I think a chat with a gp is overdue. I know it was just a silly Christmas kiss. He's much, much older and married and I am married. I told my husband straight away and he was very understanding actually. I am lonely. I love my husband but something is not right. I am still obsessing over this. I feel like I want something more from this man but it's probably just a feeling of being wanted. I wish I could shake it off. I'm a little frightened that I can't do that and just bounce back actually sad

Passpartout30 Sat 04-Jul-15 23:01:54

Thank you all for your insight so far. I really appreciate it.
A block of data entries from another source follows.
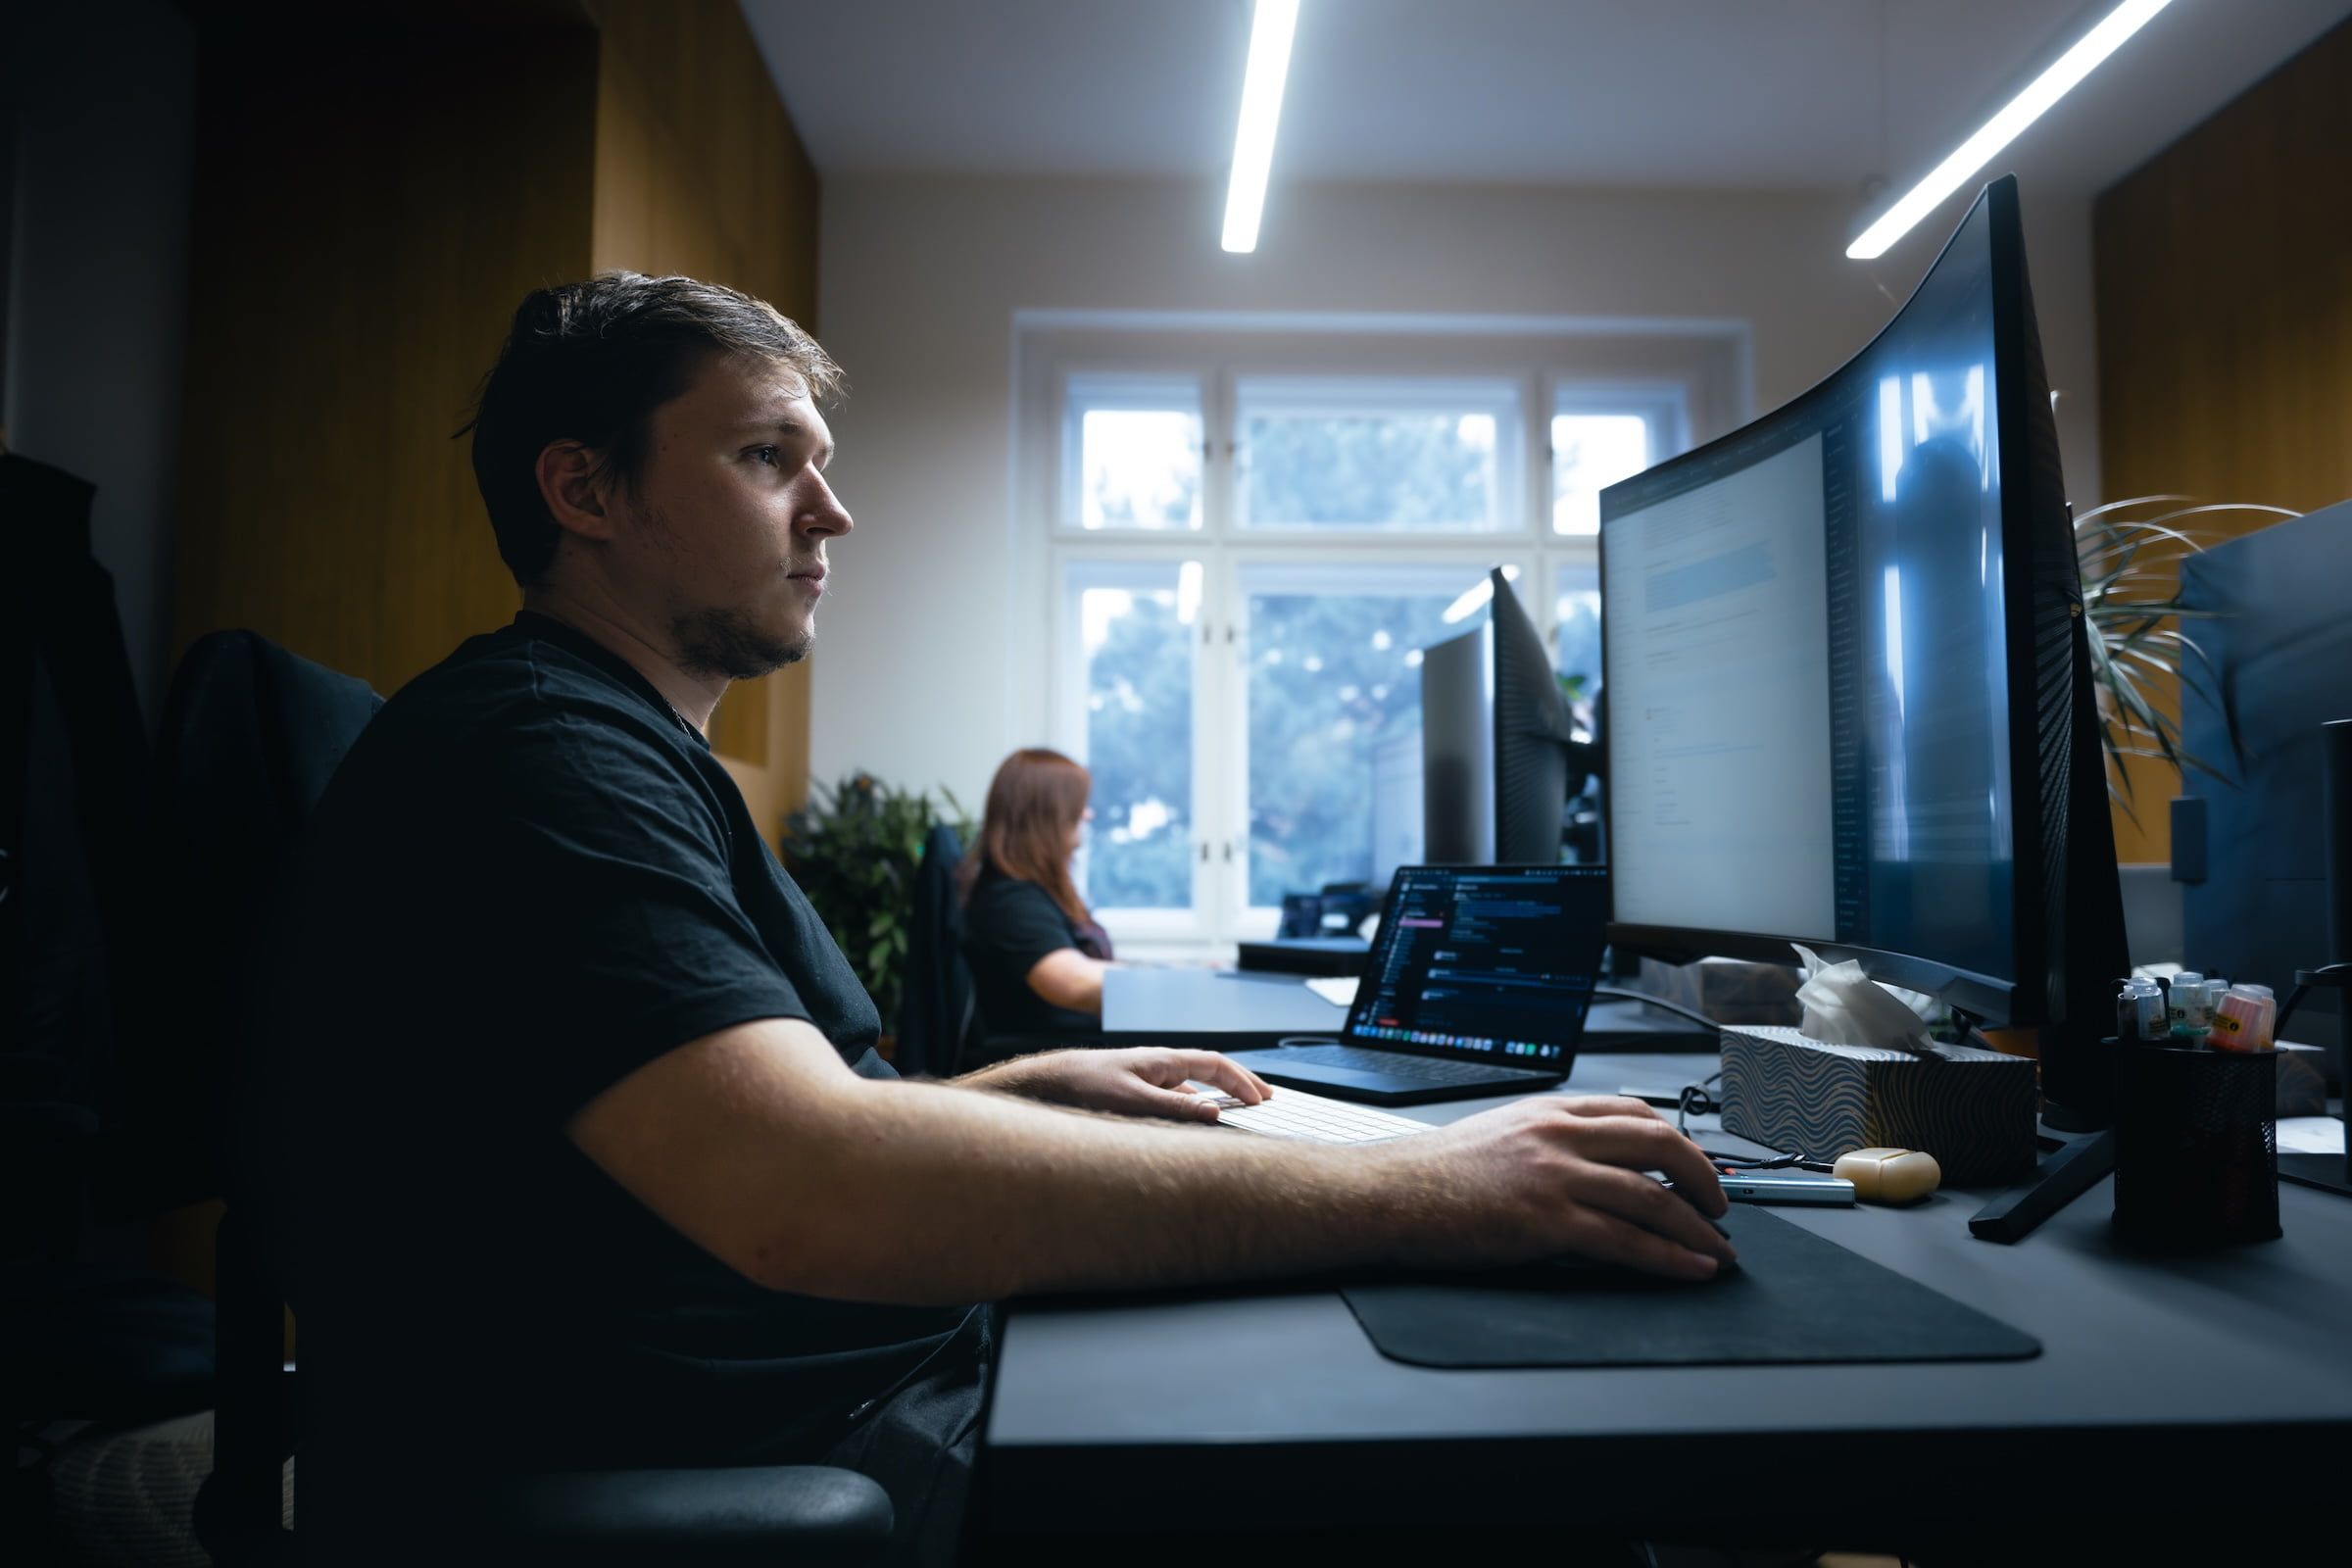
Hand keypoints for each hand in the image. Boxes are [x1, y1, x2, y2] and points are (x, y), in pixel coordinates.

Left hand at [991, 1048, 1273, 1123]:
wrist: (1045, 1083)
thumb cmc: (1084, 1085)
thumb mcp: (1132, 1101)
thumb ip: (1174, 1108)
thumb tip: (1213, 1113)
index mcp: (1163, 1060)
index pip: (1214, 1063)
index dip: (1242, 1080)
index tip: (1262, 1100)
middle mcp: (1158, 1066)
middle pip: (1209, 1071)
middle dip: (1238, 1084)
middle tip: (1265, 1099)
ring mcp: (1147, 1079)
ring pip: (1192, 1087)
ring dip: (1217, 1098)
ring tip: (1238, 1112)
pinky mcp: (1135, 1093)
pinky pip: (1174, 1098)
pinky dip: (1193, 1108)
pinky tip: (1196, 1122)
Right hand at [1382, 1095, 1735, 1280]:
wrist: (1390, 1195)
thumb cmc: (1433, 1173)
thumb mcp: (1500, 1133)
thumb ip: (1548, 1139)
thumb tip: (1591, 1165)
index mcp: (1549, 1110)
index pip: (1636, 1112)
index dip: (1679, 1142)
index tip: (1694, 1167)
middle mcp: (1560, 1134)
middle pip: (1661, 1143)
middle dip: (1705, 1177)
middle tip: (1721, 1207)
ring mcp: (1556, 1176)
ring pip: (1654, 1194)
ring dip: (1698, 1227)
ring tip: (1718, 1250)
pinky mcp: (1548, 1221)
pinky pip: (1627, 1239)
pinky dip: (1669, 1257)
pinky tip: (1690, 1268)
FarFromAnyRoad Sat 04-Jul-15 23:04:27

<<<splutters laughing at "I have a massive vagina">>>
What was the context armani?

QueenofallIsee Sun 05-Jul-15 20:47:26

I don't wish to derail the very important, supportive thread for the OP so I have to INSIST that a thread is started re massive vagina

SorchaN Mon 06-Jul-15 00:08:28

It's awful to have feelings for someone who isn't interested. But there are other people in the world who you could have feelings for, and many of those people will have feelings for you too. You need to find one of them. As soon as you meet someone else you're interested in, who is also interested in you, it will be easy to forget about your colleague. (Or to put it another way, the best way to get over a man is to get under a man... It works for getting over women too...)

GriefLeavesItsMark Mon 06-Jul-15 00:29:10

Armarni - did you offer to show them?

Teabagbeforemilk Mon 06-Jul-15 06:28:58

You say you convinced yourself you have feelings for him.

Have you done that to try and ease your guilt? I have seen that before people convince themselves the the party their indiscretion was with is the love of their life, to justify going behind their dh/dw backs?

TheQueenOfSheba Mon 06-Jul-15 06:39:45

Ha ha! I did this. At last year's Christmas party. I shared a taxi with the office heartthrob 22 years my junior and he just kissed me, out of the blue, in the taxi. God know why, he must have been really drunk.

I was mortified when I got home and suicidal by the time I got up in the morning. I had to learn to laugh it off. When I confided in a colleague, she told me that there were a couple of other, er, indiscretions that night. So I wasn't the only one.

These things happen. Don't worry about it too much. Just don't drink so much in future (not to self).